On Thursday, his first day on the job, Elan Carr suggested that any organized boycott of Israel was anti-Semitic.
He also tossed out decades of U.S. and international policy by saying he saw no distinction between the status of Jewish settlements in the West Bank and Arab villages that sit alongside them.
Under international law, the settlements, built on land claimed by Palestinians for a future state, are considered illegal.

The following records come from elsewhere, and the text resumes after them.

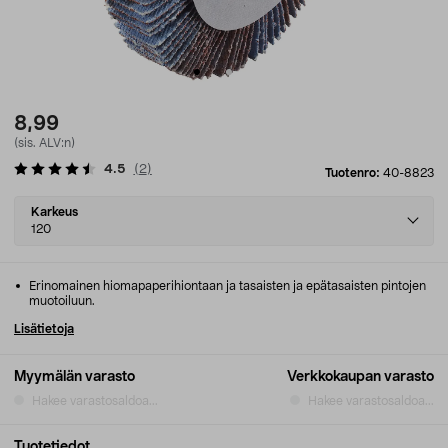
8,99
(sis. ALV:n)
4.5
(
2
)
Tuotenro:
40-8823
Select
Karkeus
variant
120
Erinomainen hiomapaperihiontaan ja tasaisten ja epätasaisten pintojen
muotoiluun.
Lisätietoja
Myymälän varasto
Verkkokaupan varasto
Hakee varastosaldoa...
Hakee varastosaldoa...
Tuotetiedot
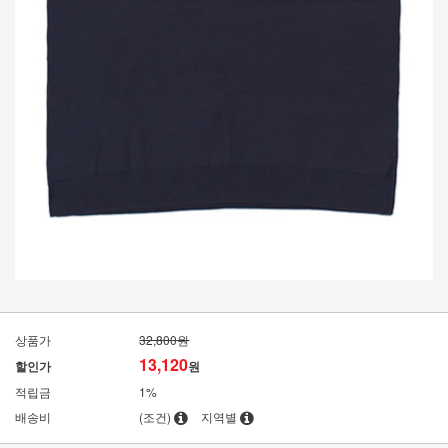
상품가
32,800원
13,120
할인가
원
적립금
1%
배송비
(조건)
지역별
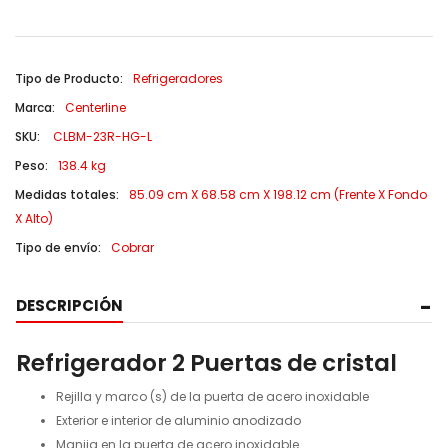
Tipo de Producto:
Refrigeradores
Marca:
Centerline
SKU:
CLBM-23R-HG-L
Peso:
138.4 kg
Medidas totales:
85.09 cm X 68.58 cm X 198.12 cm (Frente X Fondo
X Alto)
Tipo de envío:
Cobrar
DESCRIPCIÓN
Refrigerador 2 Puertas de cristal
Rejilla y marco (s) de la puerta de acero inoxidable
Exterior e interior de aluminio anodizado
Manija en la puerta de acero inoxidable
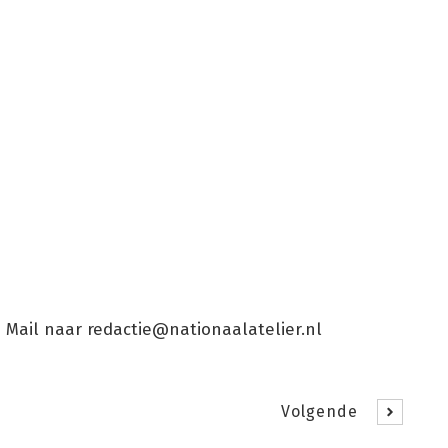
? Mail naar
redactie@nationaalatelier.nl
Volgende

U.S. administrations for decades discouraged settlement construction, saying ownership of the land must be determined through negotiations, but several Israeli governments ignored the entreaties.
Refusal to buy products from a Jewish settlement while being willing to buy from the Arab villages is anti-Semitic, Carr said.
“We are going to focus relentlessly on eradicating this false distinction between anti-Zionism and anti-Semitism,” Carr told reporters at the State Department shortly after he was sworn in.
His position is tasked with monitoring the “growing scourge” of hatred of Jews around the world.
Carr is a former prosecutor from Los Angeles who ran unsuccessfully for county supervisor in 2016 and for a congressional seat in 2014.
His comments came after he was asked about a prominent Palestinian activist who said he was denied entry to the United States despite having a valid visa.
Omar Barghouti, a co-founder of the controversial Boycott, Divestment and Sanctions movement, was not allowed to board a plane Wednesday at the airport in Tel Aviv.
He was scheduled to speak at several U.S. venues, including Harvard University and a progressive synagogue in Chicago.
Carr said he could not comment on the Barghouti case, but he made clear he considers the BDS movement, as it is known, anti-Semitic because it aims to “strangle” the state of Israel.
The BDS website says its goal is to end Israeli occupation of the West Bank and erode international support for Israel’s settler project.
Carr said criticizing a government’s policies was acceptable, but “if Israel is criticized in a way that no other country in a similar circumstance is criticized, yes, that is anti-Semitism.”
Critics say the White House has frequently tilted in favor of Israel on key political issues, such as sovereignty over Jerusalem and the Golan Heights. Several of the president’s senior aides have sought to put together a peace plan for Israel and the Palestinians, but have yet to publicly release it.